Attenuated NIX in impaired mitophagy contributes to exacerbating cellular senescence in experimental periodontitis under hyperglycemic conditions.

Premature accumulation of senescent cells results in tissue destruction, and it is one of the potential primary mechanisms underlying the accelerated progression of diabetes and periodontitis. However, whether this characterized phenomenon could account for periodontal pathogenesis under hyperglycemic conditions remains unclear. In this study, we assessed the senescent phenotypic changes in experimental periodontitis under hyperglycemic conditions. Next, we investigated the mitochondrial function and the potential mitophagy pathways in cellular senescence in vitro and in vivo.

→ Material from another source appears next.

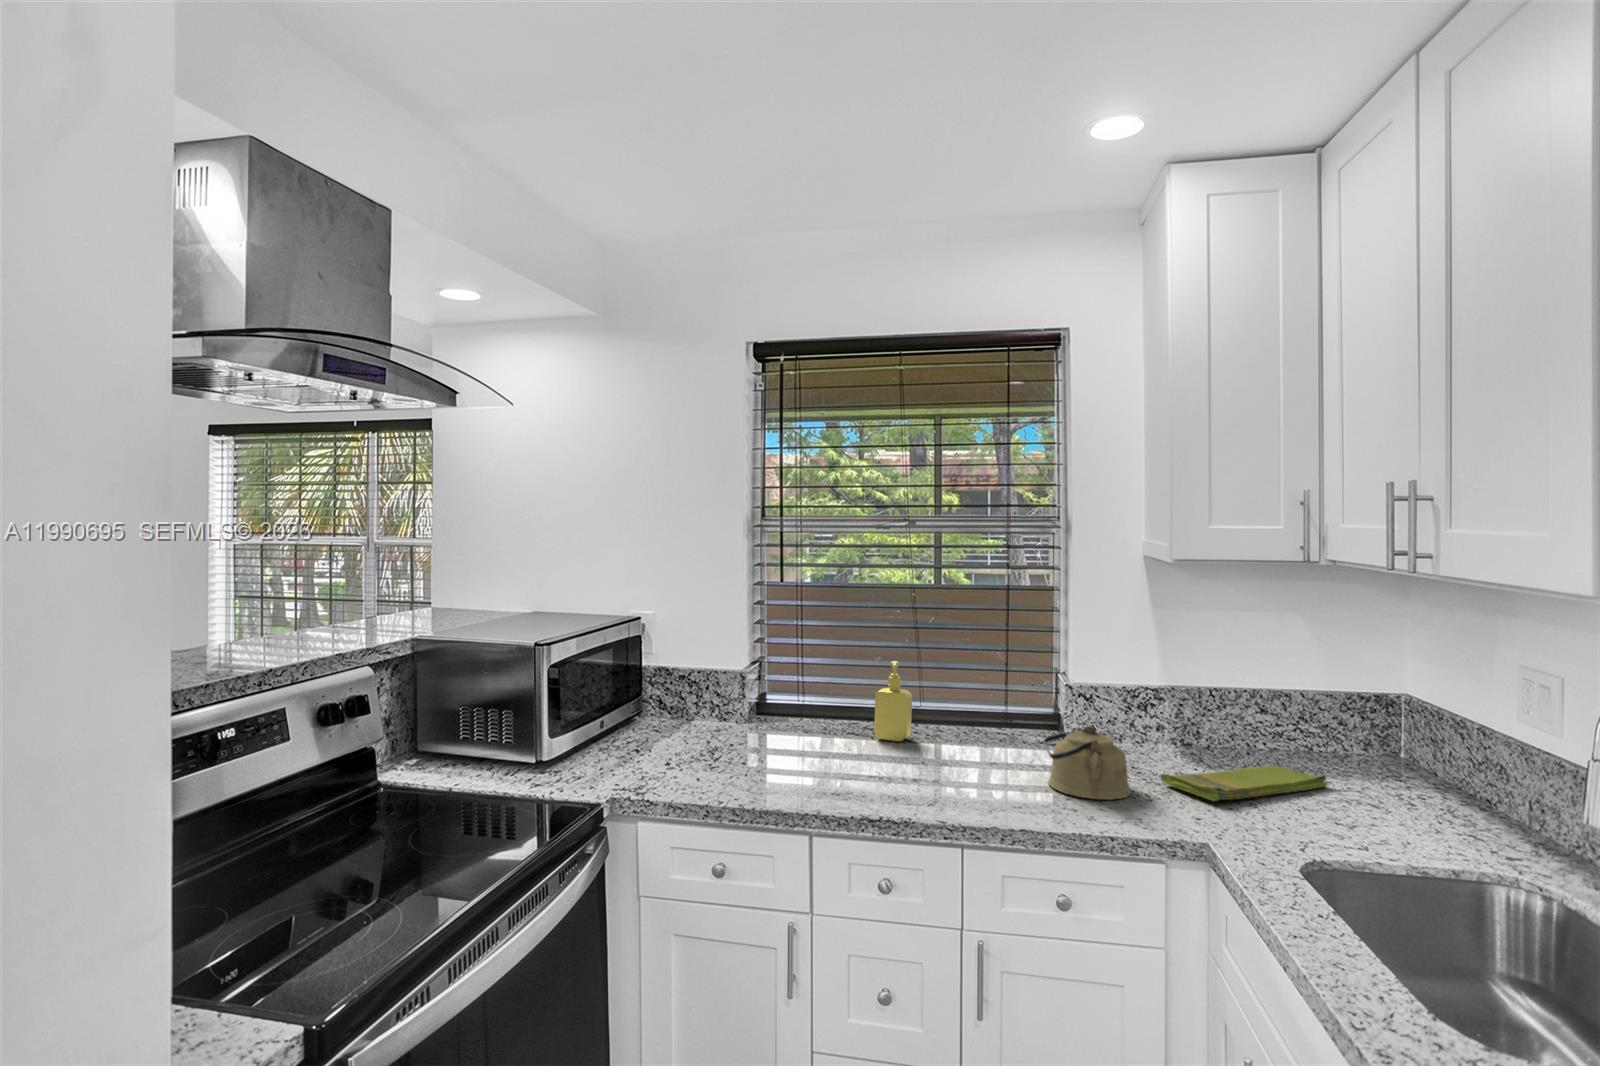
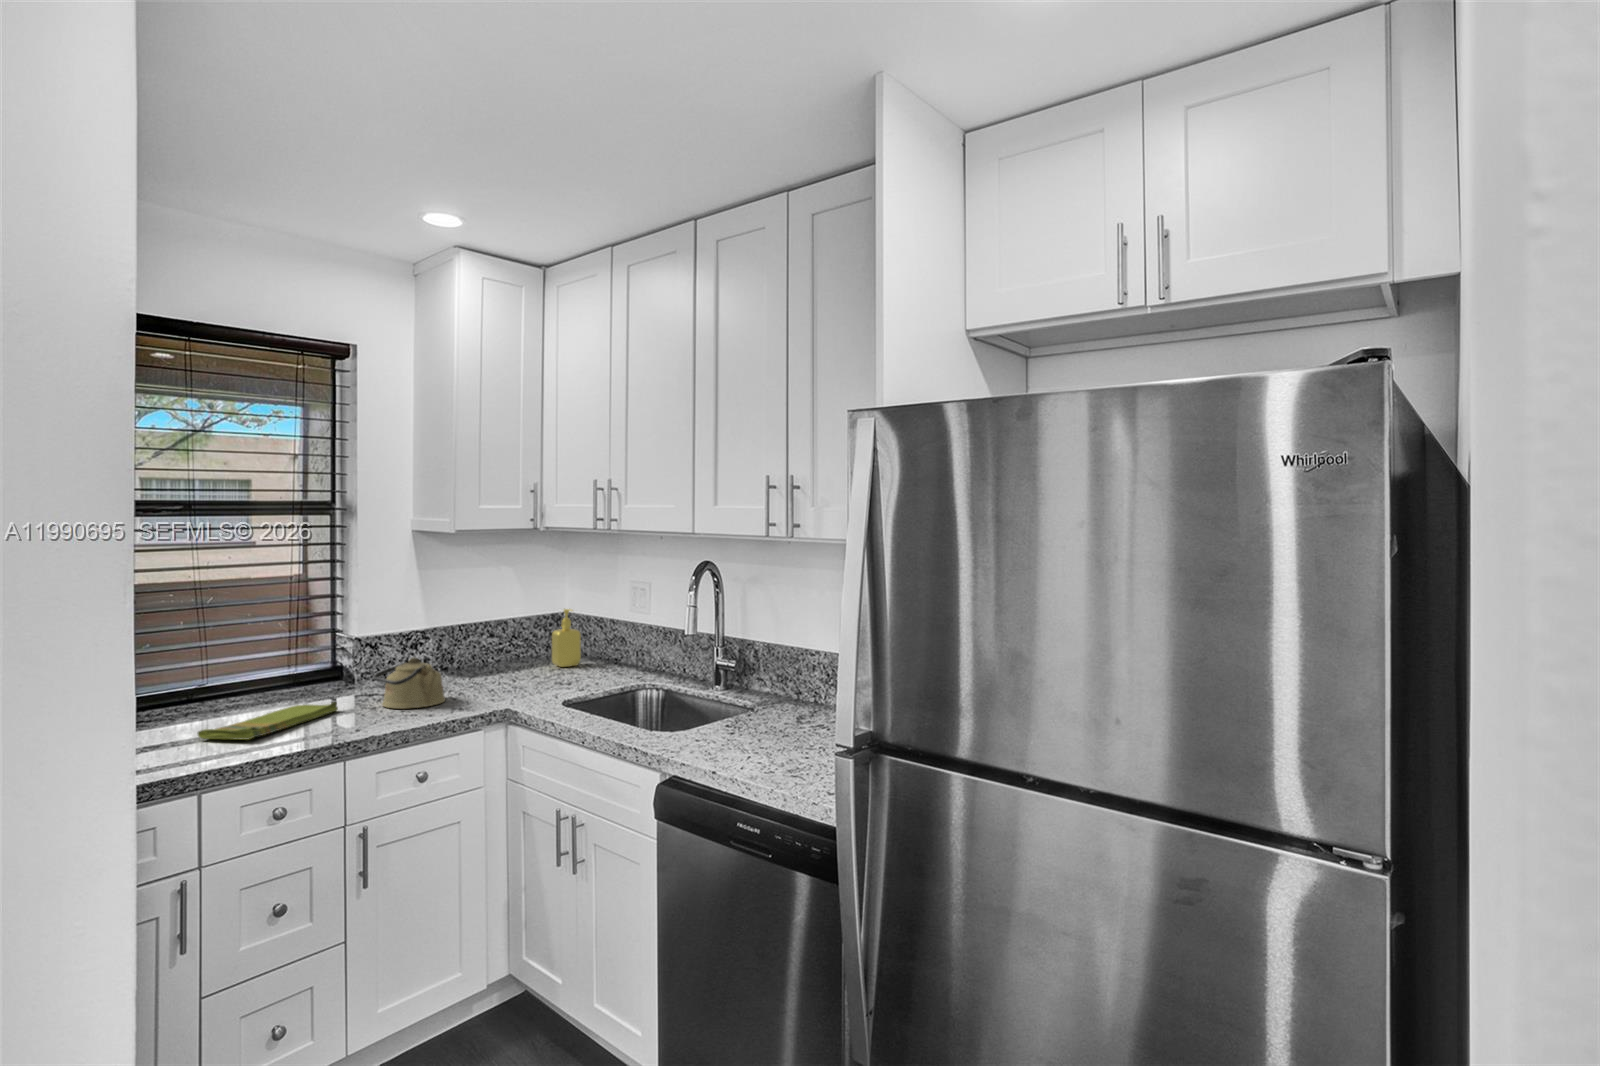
soap dispenser: present [874,661,912,742] -> present [552,609,581,667]
dish towel: present [1160,766,1327,801] -> present [198,702,338,739]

Our findings showed that significant senescence occurred in the gingival tissues of diabetic periodontitis mice with increased expression of senescence-related protein p21 and the senescence-associated secretory phenotype response as well as the decreased expression of NIP3-like protein X (NIX), a mitochondrial receptor. Likewise, we showed that mitochondrial dysfunction (e.g., reduction of mitochondrial membrane potential and accumulation of reactive oxygen species) was attributed to cellular senescence in: human periodontal ligament cells (hPDLCs) through hyperglycemia-induced and Porphyromonas gingivalis lipopolysaccharide (P.g-LPS)-induced oxidative stresses. Notably, the resulting reduced NIX expression was reversed by the use of the mitochondrial reactive oxygen species (ROS) scavenger N-acetyl-l-cysteine (NAC), thus correcting the mitochondrial dysfunction. We further verified the expression of inflammatory mediators and senescence-related factors in mice gingival tissues and identified the possible regulatory pathways. Taken together, our work demonstrates the critical role of cellular senescence and mitochondrial dysfunction in periodontal pathogenesis under hyperglycemic conditions. Hence, restoration of mitochondrial function may be a potential novel therapeutic approach to tackling periodontitis in diabetic patients.